Per i duecento anni dalla nascita di Fëdor Michailovic Dostoevskij e in concomitanza con la settimana di Halloween, Venerdì 5 novembre, al deSidera Teatro Oscar di Milano, per la trilogia ” Tre porte sulla notte“, è andato in scena lo spettacolo: La confessione.

Il testo è una riscrittura tratta dal romanzo I Demoni di Fëdor Michailovic Dostoevskij, per la regia di Alberto Oliva, con l’interpretazione di Mino Manni.

Facendo una piccola premessa, precisiamo che lo spettacolo nasce in continuità con il progetto, prospettiva Dostoevskij, organizzato dalla compagnia Demoni

Prima di parlare dello spettacolo, che, per altro, resta abbastanza fedele al testo originale; analizziamo la poetica letteraria di Dostoevskij che lega I Demoni ai romanzi precedenti.

Dostoevskij ha pubblicato per la prima volta I Demoni fra il 1871 e il 1872, nella rivista letteraria e politica Russkij vestnik; l’intero romanzo è uscito nel 1873, una diecina di anni dopo i più famosi testi: Memorie dal Sottosuolo (1864) e Delitto e Castigo (1866).

Con Memorie dal Sottosuolo, l’autore russo ha iniziato a studiare i lati oscuri della psiche umana e gli istinti repressi, precedendo di alcuni anni gli studi della psicanalisi: secondo l’autore, l’animo umano è segnato dai conflitti fra l’istinto libero e sfrenato, privo di regole e l’opressione della vita esteriore.

Nel capitolo censurato Da Tichon, dei Demoni, Dostoevskij tratta, per la prima volta nella storia letteraria, il tema della pedofilia, attraverso il punto di vista del carnefice. La censura zarista vietò la pubblicazione del capitolo ed esso comparve nel romanzo, solo quarantuno anni dopo la morte dell’autore, nell’edizione del 1922.

Proprio da questo capitolo, in continuità con il viaggio negli oscuri meandri della sfera psichica umana che Dostoevskij aveva iniziato dieci anni prima, nasce lo spettacolo La confessione.

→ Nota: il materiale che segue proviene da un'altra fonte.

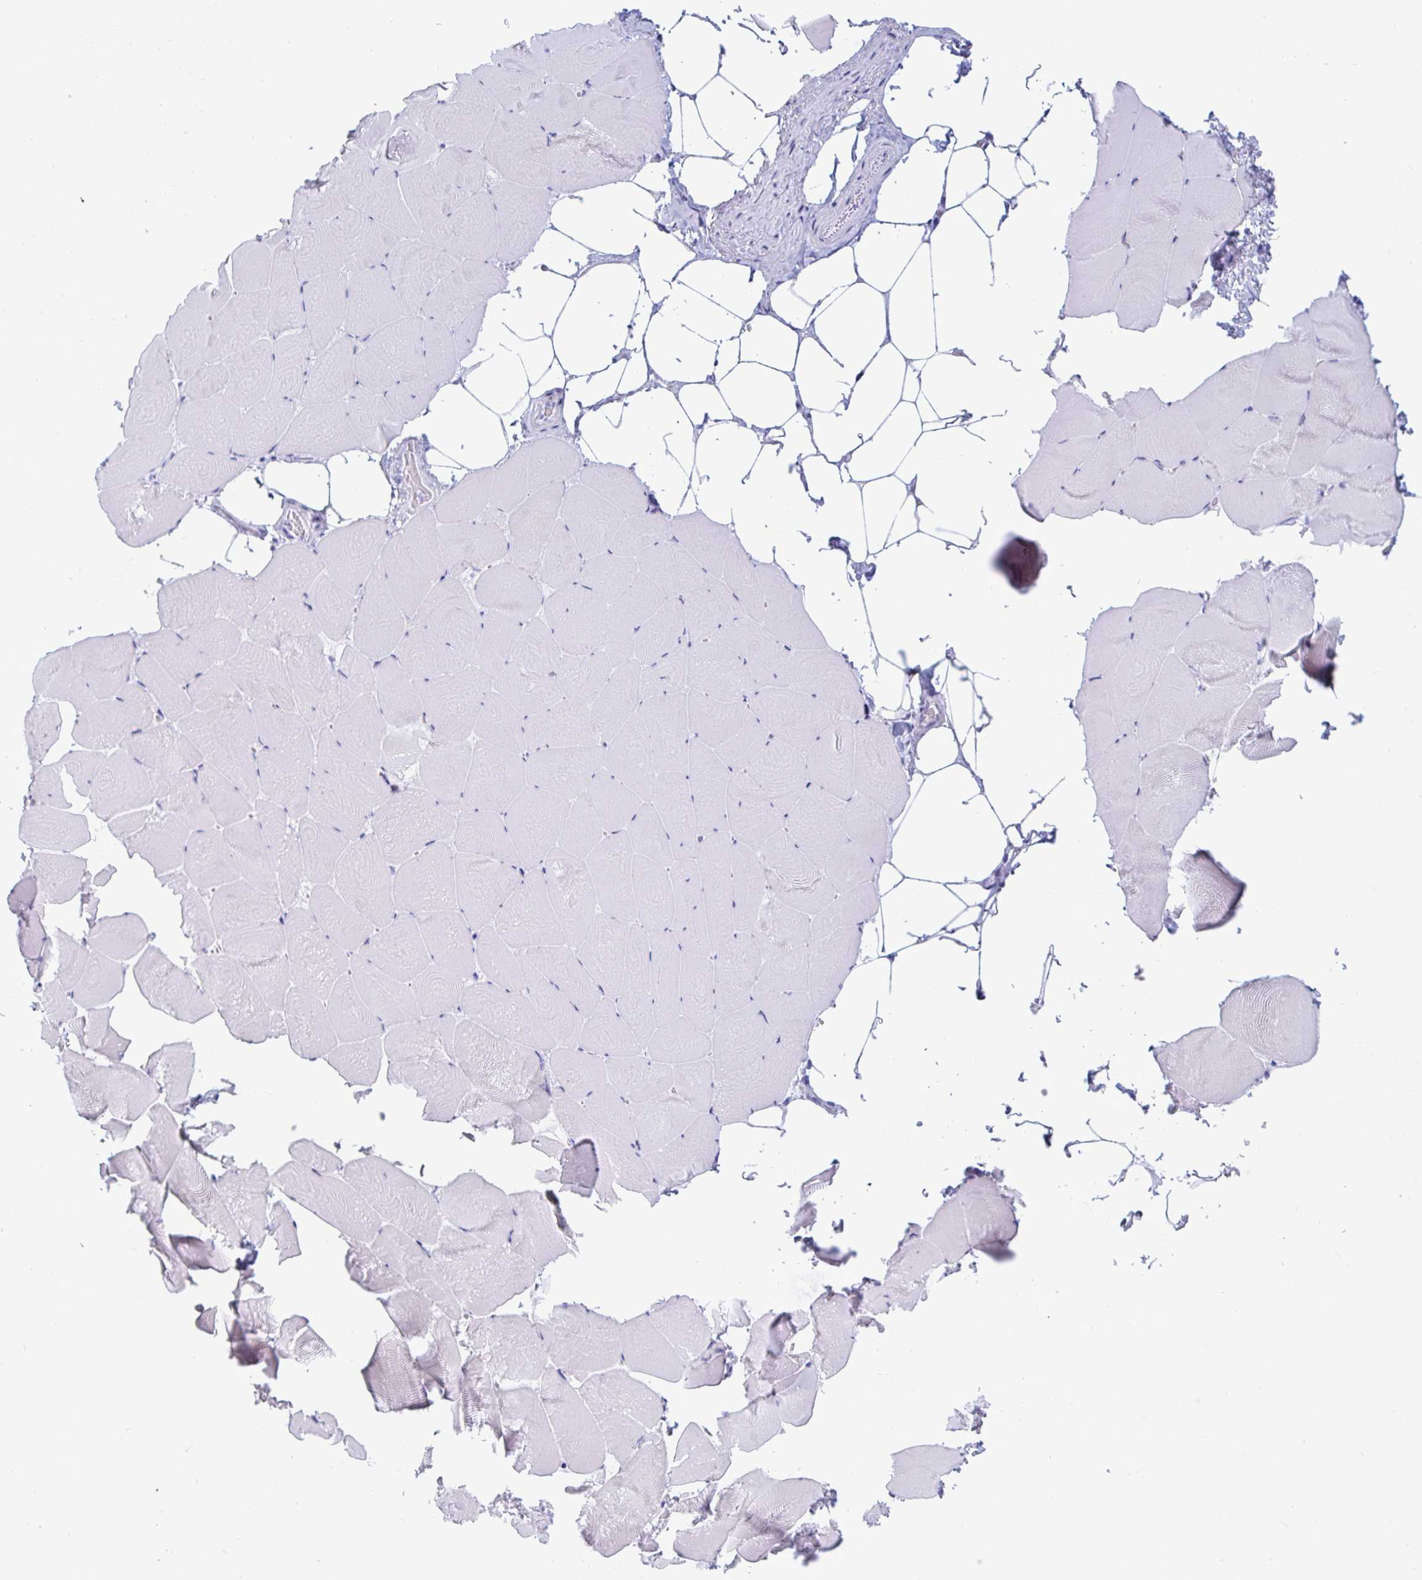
{"staining": {"intensity": "negative", "quantity": "none", "location": "none"}, "tissue": "skeletal muscle", "cell_type": "Myocytes", "image_type": "normal", "snomed": [{"axis": "morphology", "description": "Normal tissue, NOS"}, {"axis": "topography", "description": "Skeletal muscle"}], "caption": "An IHC histopathology image of unremarkable skeletal muscle is shown. There is no staining in myocytes of skeletal muscle. (DAB immunohistochemistry (IHC) visualized using brightfield microscopy, high magnification).", "gene": "GKN2", "patient": {"sex": "female", "age": 64}}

Il conflitto fra il sottosuolo e la superficie

screencapture-albertooliva-eu-pages-la-confessione-il-capitolo-censurato-dei-demoni-da-fedor-dostoevskij-2021-11-11-12_46_26 La confessione di Dostoevskij: I Demoni va in scena

“Io non sto tanto bene”. Così, dichiara Stavrogin, in apertura al monologo; la battuta, per chi conosce Dostoevskij, evoca immediatamente il protagonista di Memorie dal sottosuolo, quando nella prima parte ammette ” io sono un uomo malato”.

Il male in Dostoevskij non è un’allegoria “Io credo nel demonio come persona, e non come idea”, dice Stavrogin e continua: “Vedo un essere diabolico accanto a me. Ma sono sciocchezze, sono sempre io sotto vari aspetti”.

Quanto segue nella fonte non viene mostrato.